I eat a very healthy diet; I almost never eat restaurant or processed foods and I eat lots of fruit, vegetables, and whole grains. Yesterday was a fairly typical food day for me; the only added sugar I ate came from half a loaf of my homemade bread. I use 2 tablespoons a loaf, so I would have eaten 1 tablespoon, or 12 grams of added sugar, which is well under the WHO's new suggested limit.
Back in the 80's, fats were demonized. Food manufacturers responded by making 'low fat' foods with lots of added sugars. Now it is the added sugars that are taking the blame for obesity. It is true that sugary foods with few micronutrients (vitamins, minerals, amino acids) do bad things to your body in excess, just like fatty foods with few micronutrients.
We are seeing more and more recommendations to cut sugar consumption. This is probably good advice for most people, but it is important to keep a sense of perspective.Nutrition advice tends to go through fads, and these fads rarely have strong evidence behind them. We cannot do proper random trials on the macronutrient (fat, sugar, protein) mix of human diets for ethical reasons, and there is rarely even any good observational data that you can base strong conclusions on. So people are left to guess based on animal testing and metabolic models.

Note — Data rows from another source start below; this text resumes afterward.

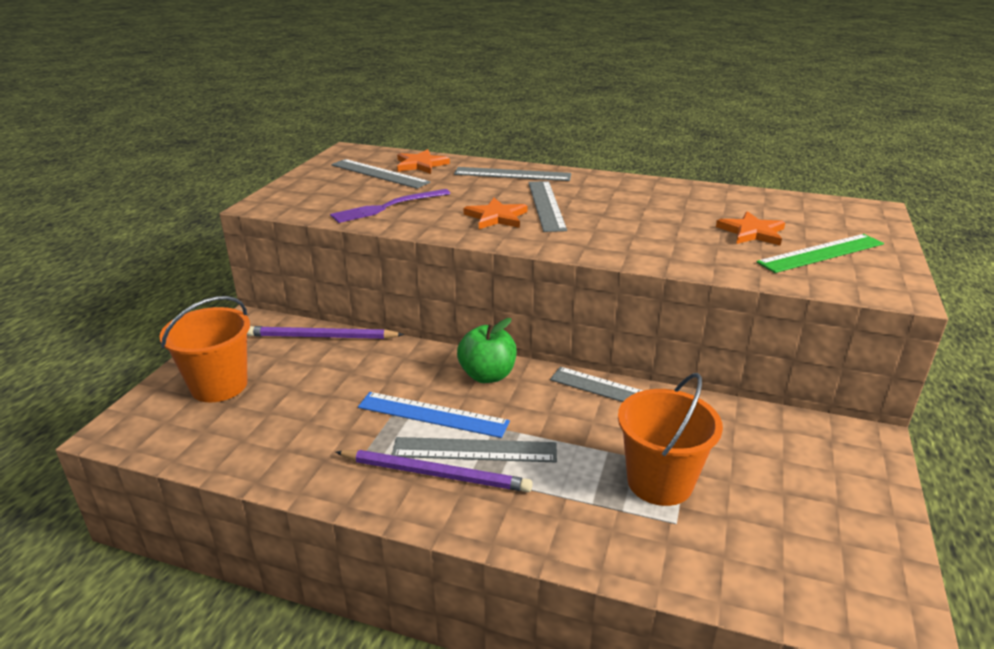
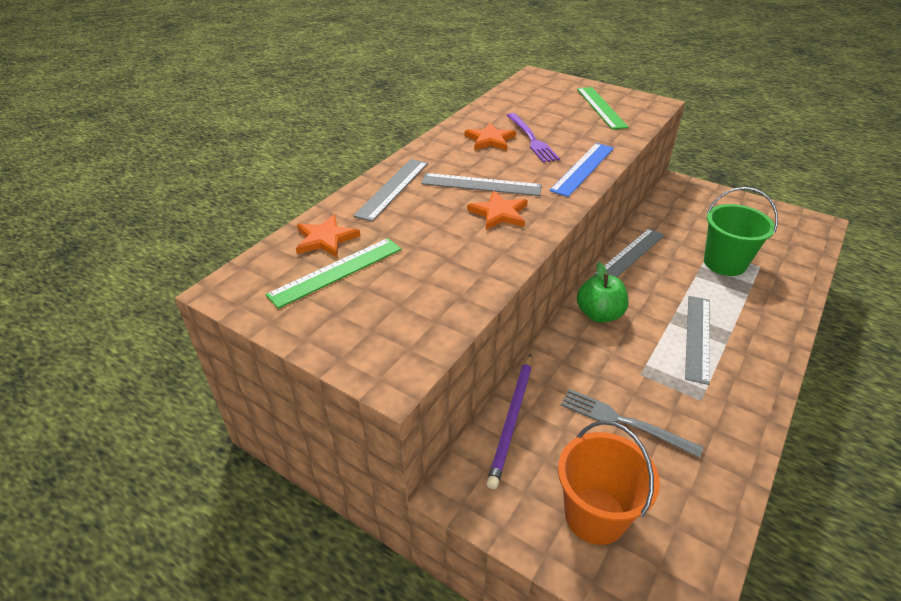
camera: 75 degrees left, 10 degrees up
purple fork [330,189,450,223] -> purple fork moved to [507,113,560,163]
grey ruler [331,159,430,189] -> green ruler [266,238,402,309]
purple pencil [336,450,532,492] -> none
blue ruler [358,392,510,438] -> blue ruler moved to [549,143,614,197]
orange bucket [618,373,723,506] -> green bucket [704,187,778,276]
orange star [716,211,785,246] -> orange star moved to [465,123,516,151]
none -> grey fork [561,389,703,458]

But I also ate three apples and a pound of strawberries, which according to Wolfram Alpha contains 79 grams of sugar. So theoretically I am way over the limit, but I find it highly unlikely that eating three apples and a pound of strawberries for lunch is a bad idea.
Biologically, there is no difference between added sugar and sugar in fruit. Fructose is fructose. The fruit gives me lots of vitamins and fiber, of course, but that is the only thing that makes it better.
I believe that the only two nutrition rules that really matter are to eat as many calories as you burn, and make sure you have enough vitamins, minerals, and amino acids. The more you exercise, the easier it is to follow these two key rules, and of course exercise is very good anyway.
Rules like ‘keep sugar under 5%’ are probably just fads. Beware any nutrition advice that makes absolute claims or blames a particular food item or macronutrient for all of your problems.